■ **Provided data**:

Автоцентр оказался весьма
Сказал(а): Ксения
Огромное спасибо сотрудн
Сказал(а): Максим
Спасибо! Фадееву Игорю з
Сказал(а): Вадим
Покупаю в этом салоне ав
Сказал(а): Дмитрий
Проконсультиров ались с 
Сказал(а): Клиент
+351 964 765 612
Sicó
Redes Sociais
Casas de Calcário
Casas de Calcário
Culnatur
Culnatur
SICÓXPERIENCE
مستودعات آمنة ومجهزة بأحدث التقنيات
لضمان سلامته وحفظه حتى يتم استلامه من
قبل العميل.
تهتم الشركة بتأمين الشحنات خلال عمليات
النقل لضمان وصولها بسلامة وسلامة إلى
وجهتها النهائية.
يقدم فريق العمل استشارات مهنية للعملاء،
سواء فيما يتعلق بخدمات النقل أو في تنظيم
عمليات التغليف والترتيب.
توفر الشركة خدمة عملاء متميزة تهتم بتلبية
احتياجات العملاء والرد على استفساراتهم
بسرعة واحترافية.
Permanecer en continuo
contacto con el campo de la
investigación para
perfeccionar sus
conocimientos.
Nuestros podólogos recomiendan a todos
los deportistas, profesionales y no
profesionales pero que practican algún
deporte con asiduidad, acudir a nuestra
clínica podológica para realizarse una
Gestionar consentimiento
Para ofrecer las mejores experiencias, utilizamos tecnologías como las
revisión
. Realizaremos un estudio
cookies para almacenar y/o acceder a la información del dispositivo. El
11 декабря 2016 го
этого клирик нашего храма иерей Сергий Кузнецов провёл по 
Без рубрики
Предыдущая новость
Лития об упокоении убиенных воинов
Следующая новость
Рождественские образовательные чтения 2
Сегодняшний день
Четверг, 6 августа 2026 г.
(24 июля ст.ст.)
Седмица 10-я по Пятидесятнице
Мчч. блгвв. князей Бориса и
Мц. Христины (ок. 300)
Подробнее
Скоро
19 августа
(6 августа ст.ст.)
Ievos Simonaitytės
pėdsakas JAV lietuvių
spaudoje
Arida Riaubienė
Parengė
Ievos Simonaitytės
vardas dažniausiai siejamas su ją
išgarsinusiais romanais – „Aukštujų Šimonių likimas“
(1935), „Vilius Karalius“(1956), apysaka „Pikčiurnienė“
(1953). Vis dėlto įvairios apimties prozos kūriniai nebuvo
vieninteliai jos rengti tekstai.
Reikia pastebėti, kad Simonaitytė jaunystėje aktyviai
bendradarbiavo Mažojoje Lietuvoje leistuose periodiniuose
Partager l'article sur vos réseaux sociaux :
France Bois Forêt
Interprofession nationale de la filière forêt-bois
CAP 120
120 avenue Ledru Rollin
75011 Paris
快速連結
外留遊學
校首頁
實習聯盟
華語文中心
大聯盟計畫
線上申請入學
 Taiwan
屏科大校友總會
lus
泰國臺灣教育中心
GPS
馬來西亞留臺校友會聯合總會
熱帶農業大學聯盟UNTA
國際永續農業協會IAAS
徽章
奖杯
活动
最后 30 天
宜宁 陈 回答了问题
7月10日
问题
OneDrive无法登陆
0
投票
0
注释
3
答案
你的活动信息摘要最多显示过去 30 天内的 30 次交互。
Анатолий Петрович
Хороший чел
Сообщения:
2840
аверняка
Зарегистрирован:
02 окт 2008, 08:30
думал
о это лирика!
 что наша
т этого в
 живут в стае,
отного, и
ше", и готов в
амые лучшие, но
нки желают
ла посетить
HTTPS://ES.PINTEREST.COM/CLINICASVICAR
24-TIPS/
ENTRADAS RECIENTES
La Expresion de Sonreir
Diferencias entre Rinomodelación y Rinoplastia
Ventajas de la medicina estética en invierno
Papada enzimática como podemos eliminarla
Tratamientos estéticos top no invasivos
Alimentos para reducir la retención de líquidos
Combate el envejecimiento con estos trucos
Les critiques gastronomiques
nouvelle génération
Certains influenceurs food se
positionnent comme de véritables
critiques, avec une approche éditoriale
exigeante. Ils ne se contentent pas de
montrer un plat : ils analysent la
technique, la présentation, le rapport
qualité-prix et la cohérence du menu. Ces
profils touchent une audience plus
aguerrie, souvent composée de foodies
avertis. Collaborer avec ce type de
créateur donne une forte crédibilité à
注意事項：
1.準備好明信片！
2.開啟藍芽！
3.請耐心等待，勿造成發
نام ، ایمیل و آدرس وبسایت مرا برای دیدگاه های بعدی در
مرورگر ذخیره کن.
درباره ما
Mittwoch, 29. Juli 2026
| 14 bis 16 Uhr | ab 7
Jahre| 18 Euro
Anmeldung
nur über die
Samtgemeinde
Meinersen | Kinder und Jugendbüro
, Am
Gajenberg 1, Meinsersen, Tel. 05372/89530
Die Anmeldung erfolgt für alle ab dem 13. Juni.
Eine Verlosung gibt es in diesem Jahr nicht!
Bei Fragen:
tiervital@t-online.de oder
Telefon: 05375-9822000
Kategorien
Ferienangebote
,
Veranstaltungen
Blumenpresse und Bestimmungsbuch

■ **To-do item**: Starting at the line that has "يقدم فريق العمل استشارات مهنية للعملاء،" and ending at the line that has "Следующая новость", please write out the lines above exactly, leaving out all others.

■ **The completed task**:
يقدم فريق العمل استشارات مهنية للعملاء،
سواء فيما يتعلق بخدمات النقل أو في تنظيم
عمليات التغليف والترتيب.
توفر الشركة خدمة عملاء متميزة تهتم بتلبية
احتياجات العملاء والرد على استفساراتهم
بسرعة واحترافية.
Permanecer en continuo
contacto con el campo de la
investigación para
perfeccionar sus
conocimientos.
Nuestros podólogos recomiendan a todos
los deportistas, profesionales y no
profesionales pero que practican algún
deporte con asiduidad, acudir a nuestra
clínica podológica para realizarse una
Gestionar consentimiento
Para ofrecer las mejores experiencias, utilizamos tecnologías como las
revisión
. Realizaremos un estudio
cookies para almacenar y/o acceder a la información del dispositivo. El
11 декабря 2016 го
этого клирик нашего храма иерей Сергий Кузнецов провёл по 
Без рубрики
Предыдущая новость
Лития об упокоении убиенных воинов
Следующая новость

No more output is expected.